Le Canada dans le monde : un fiasco d’une ampleur sans précédent

Depuis des mois et des mois, Ottawa est pleine d’une rumeur urbaine stressée et angoissante. Le Canada dans à peu près tous les forums et lieux où se dessinent les grands enjeux est devenue une mauvaise blague. Sa seule utilité relative est d’être le supplétif, au premier degré, des États-Unis. Cela vient d’éclater encore une fois par des « révélations » sur l’espionnage des pays membres du G20 à Toronto à l’été 2010. Des petits crétins canado-américains ont raccordé des fils comme dans un mauvais film de James Bond pour savoir ce que se disaient entre eux les Russes et les Brésiliens, voire les Allemands et les Français ! Comme si cet espionnage de pacotille allait faire la différence dans des discussions de ce type.

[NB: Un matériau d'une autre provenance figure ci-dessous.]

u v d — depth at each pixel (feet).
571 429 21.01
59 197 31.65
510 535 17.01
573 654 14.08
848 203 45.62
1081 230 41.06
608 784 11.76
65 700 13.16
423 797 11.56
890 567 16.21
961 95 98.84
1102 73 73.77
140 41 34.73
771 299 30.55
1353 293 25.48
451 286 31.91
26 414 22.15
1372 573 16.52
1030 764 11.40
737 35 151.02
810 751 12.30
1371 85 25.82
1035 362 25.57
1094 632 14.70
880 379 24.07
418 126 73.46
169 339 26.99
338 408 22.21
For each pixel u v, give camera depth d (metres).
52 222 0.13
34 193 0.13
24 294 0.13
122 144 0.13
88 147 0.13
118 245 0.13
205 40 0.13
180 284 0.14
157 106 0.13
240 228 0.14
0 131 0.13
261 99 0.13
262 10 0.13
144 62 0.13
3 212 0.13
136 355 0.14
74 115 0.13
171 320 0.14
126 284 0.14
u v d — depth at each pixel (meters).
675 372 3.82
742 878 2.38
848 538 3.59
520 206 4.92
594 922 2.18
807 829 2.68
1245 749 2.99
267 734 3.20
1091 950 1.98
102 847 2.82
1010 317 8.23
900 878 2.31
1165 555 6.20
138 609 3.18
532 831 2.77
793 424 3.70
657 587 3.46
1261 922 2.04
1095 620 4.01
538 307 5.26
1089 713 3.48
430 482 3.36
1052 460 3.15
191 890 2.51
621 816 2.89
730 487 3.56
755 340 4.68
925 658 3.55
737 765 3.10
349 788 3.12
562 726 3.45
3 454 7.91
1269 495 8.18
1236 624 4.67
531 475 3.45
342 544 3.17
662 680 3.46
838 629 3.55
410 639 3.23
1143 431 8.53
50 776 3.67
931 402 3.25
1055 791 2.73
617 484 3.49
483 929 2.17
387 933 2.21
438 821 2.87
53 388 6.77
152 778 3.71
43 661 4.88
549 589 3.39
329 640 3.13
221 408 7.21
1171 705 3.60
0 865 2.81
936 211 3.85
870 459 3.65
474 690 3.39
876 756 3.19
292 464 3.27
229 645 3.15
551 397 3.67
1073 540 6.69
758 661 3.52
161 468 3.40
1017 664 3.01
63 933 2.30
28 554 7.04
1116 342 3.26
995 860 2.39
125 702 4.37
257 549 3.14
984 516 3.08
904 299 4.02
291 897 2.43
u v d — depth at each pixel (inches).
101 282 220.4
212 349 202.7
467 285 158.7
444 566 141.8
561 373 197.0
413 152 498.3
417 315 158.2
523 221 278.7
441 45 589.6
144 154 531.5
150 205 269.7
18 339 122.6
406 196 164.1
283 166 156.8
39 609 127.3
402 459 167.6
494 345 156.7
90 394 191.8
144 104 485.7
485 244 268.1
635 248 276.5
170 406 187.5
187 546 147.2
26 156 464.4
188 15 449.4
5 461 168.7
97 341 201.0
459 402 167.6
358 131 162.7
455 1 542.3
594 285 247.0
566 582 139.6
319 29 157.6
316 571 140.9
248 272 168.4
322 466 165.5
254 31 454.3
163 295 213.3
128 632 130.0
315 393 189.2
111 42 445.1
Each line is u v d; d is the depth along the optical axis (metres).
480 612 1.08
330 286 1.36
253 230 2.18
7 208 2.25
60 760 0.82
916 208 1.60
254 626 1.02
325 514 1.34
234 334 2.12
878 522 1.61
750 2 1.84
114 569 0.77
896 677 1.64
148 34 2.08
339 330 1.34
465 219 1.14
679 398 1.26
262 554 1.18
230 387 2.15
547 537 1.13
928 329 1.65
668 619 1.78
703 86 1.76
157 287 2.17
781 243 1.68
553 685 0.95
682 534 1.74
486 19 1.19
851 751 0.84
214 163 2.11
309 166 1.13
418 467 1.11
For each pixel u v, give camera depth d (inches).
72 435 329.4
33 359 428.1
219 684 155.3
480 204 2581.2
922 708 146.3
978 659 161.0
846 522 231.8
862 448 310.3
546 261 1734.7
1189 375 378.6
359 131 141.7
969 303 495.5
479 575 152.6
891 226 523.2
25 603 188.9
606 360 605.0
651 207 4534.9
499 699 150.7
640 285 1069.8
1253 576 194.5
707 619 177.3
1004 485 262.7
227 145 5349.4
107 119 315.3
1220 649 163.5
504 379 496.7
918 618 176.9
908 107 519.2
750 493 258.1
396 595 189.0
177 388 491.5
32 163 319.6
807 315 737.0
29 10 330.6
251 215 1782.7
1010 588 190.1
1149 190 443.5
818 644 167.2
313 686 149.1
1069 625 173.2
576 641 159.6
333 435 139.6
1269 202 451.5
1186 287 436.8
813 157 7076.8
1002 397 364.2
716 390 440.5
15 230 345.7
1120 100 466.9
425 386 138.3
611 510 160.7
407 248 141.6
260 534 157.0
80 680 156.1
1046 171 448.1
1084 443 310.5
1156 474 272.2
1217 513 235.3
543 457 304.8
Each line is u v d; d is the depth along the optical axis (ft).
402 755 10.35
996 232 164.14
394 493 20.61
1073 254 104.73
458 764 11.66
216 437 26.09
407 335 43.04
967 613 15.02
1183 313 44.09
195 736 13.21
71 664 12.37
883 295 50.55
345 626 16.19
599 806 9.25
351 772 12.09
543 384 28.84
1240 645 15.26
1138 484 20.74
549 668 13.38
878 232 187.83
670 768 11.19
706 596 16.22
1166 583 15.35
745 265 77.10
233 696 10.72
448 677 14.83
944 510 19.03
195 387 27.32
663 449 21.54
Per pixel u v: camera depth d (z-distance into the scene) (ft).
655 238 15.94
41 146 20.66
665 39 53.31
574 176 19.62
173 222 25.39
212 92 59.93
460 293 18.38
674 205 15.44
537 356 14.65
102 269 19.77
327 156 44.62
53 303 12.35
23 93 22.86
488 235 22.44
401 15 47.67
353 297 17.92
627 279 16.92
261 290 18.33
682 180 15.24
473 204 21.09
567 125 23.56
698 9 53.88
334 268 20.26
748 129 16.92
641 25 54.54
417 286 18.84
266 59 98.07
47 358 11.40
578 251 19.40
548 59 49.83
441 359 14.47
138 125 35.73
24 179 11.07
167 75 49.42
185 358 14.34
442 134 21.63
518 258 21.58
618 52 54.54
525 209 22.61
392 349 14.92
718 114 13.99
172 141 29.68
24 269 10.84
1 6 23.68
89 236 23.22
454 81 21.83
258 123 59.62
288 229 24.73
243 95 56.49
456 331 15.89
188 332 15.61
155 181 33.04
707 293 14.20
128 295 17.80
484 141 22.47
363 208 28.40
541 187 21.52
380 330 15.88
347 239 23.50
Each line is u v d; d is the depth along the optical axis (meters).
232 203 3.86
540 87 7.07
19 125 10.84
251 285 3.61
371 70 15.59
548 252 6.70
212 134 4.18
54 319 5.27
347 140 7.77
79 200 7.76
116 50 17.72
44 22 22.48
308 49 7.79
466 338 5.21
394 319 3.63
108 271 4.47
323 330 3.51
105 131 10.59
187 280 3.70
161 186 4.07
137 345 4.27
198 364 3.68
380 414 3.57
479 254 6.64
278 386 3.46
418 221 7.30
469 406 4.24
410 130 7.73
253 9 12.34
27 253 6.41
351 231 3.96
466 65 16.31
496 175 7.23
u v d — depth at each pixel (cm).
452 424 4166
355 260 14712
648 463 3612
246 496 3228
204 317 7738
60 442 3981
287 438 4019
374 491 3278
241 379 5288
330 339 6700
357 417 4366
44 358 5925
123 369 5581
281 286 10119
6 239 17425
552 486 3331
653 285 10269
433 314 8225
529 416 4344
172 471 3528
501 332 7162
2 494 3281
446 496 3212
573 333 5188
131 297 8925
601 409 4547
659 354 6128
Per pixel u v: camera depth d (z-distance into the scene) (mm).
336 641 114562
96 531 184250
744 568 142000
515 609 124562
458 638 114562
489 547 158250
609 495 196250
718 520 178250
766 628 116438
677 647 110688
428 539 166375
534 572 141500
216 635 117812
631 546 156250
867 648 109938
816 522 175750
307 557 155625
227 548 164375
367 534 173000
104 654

Entre-temps, l’Empire américain et son larbin tombent dans un trou sans fond en perdant influence, légitimité et capacités d’interventions, au-delà de tirer des missiles sur des pauvres gens. La Chine et la Russie, pour ne mentionner que ceux-là, se tordent de rire en voyant la mascarade …

Il y a donc un consensus très large à l’effet que les politiques d’Harper et d’Obama nuisent beaucoup, et pas seulement dans l’« arc des crises » où prolifèrent guerres et conflits, mais partout ailleurs où le capitalisme se réorganise autour des pays « émergents » et dans un enchevêtrement complexe de forces et de fractures entre le « Sud » et le « Nord », entre le G7 et le G20, entre les « émergents », entre les G7. Certes, il reste aux États-Unis une énorme capacité de nuisance, grâce à sa suprématie militaire, mais chaque jour, celle-ci est érodée, comme on vient de le voir encore une fois en Mer dite de Chine où Washington constate les avancées inexorables de son grand adversaire.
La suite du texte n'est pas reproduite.